Musk sticks are a popular confection in Australia, available from many different suppliers. They consist of a semi-soft stick of fondant, usually pink, and often extruded with a ridged cross-section in the shape of a star. Their flavour and aroma is quite floral, and, as the name suggests, also reminiscent of the smell of musk. They are also called "musk sweets" and "musk lollies".

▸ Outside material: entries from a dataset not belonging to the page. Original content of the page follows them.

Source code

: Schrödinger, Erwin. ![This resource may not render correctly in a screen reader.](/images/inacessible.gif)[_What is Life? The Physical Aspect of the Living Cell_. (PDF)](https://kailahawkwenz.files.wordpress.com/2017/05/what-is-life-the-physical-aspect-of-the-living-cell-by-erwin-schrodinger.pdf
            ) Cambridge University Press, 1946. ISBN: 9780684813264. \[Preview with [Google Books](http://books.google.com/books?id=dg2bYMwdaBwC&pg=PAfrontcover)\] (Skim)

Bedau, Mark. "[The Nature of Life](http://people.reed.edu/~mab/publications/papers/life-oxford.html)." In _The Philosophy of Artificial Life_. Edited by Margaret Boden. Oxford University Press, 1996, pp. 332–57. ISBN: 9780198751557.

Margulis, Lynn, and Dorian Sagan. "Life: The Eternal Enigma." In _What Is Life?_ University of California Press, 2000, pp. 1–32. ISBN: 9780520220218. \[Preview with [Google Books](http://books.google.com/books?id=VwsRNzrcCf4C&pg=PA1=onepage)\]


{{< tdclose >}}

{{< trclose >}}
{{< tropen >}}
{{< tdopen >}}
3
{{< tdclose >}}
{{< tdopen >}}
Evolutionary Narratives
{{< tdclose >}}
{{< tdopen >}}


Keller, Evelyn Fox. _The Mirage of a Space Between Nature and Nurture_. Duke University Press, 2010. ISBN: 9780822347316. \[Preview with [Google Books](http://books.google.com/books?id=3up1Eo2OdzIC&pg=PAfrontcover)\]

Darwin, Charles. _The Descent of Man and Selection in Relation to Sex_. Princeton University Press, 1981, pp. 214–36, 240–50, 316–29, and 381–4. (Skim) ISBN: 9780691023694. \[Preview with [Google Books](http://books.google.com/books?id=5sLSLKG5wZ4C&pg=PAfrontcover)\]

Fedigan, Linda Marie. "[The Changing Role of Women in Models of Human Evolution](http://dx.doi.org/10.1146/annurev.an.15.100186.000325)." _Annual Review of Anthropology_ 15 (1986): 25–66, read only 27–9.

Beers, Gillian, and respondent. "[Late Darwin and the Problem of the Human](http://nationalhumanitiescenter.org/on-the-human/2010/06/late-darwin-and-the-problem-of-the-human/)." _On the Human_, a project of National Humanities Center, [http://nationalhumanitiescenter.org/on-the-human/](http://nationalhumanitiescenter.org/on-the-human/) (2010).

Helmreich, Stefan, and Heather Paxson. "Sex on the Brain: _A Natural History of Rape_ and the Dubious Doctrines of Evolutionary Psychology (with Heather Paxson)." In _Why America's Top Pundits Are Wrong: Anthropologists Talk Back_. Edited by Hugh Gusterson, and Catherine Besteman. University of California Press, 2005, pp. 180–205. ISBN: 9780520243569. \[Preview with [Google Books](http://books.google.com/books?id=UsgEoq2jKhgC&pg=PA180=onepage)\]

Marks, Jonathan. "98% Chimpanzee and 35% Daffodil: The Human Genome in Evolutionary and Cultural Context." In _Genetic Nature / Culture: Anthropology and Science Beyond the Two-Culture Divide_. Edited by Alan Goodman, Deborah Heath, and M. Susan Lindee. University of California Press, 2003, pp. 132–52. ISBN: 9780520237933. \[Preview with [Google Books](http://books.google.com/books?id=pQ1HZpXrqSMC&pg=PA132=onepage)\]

The origin of musk sticks is uncertain, but they date back at least as far as 1873, when The Guardian and North and North-Eastern Advertiser reported the theft of three jars of musk lollies from the shop of importer Mrs Bock in Kooringa. In 1887 the Launceston Examiner reported that the confectioner J. Beaumont imported "rose and musk lozenges". In the December 17, 1918 issue of The Sydney Morning Herald there was an auction notice which included "45 boxes of musk sticks". Another early reference from 1927 in the Australian Worker, talks about the "pink curly musk sticks" from 25 years earlier, which were still available. Total sales are not tracked centrally, but supermarket chain Woolworths is reported as selling about 24 million musk sticks per year.

Opinion about the confection is strongly polarised. ABC News said that "musk sticks manage to disgust tourists as much as they delight Australians", and in October 2018, the Disgusting Food Museum in Malmö, Sweden included musk sticks.

The popularity of Musk sticks has led to many other Musk flavoured confectioneries in Australia. Darrel Lea, under the Life Savers brand, produces a popular Musk flavour, and in 2023 introduced a limited edition Musk and raspberry jelly chocolate bar. Zooper Dooper released a line of musk flavoured ice blocks in 2025.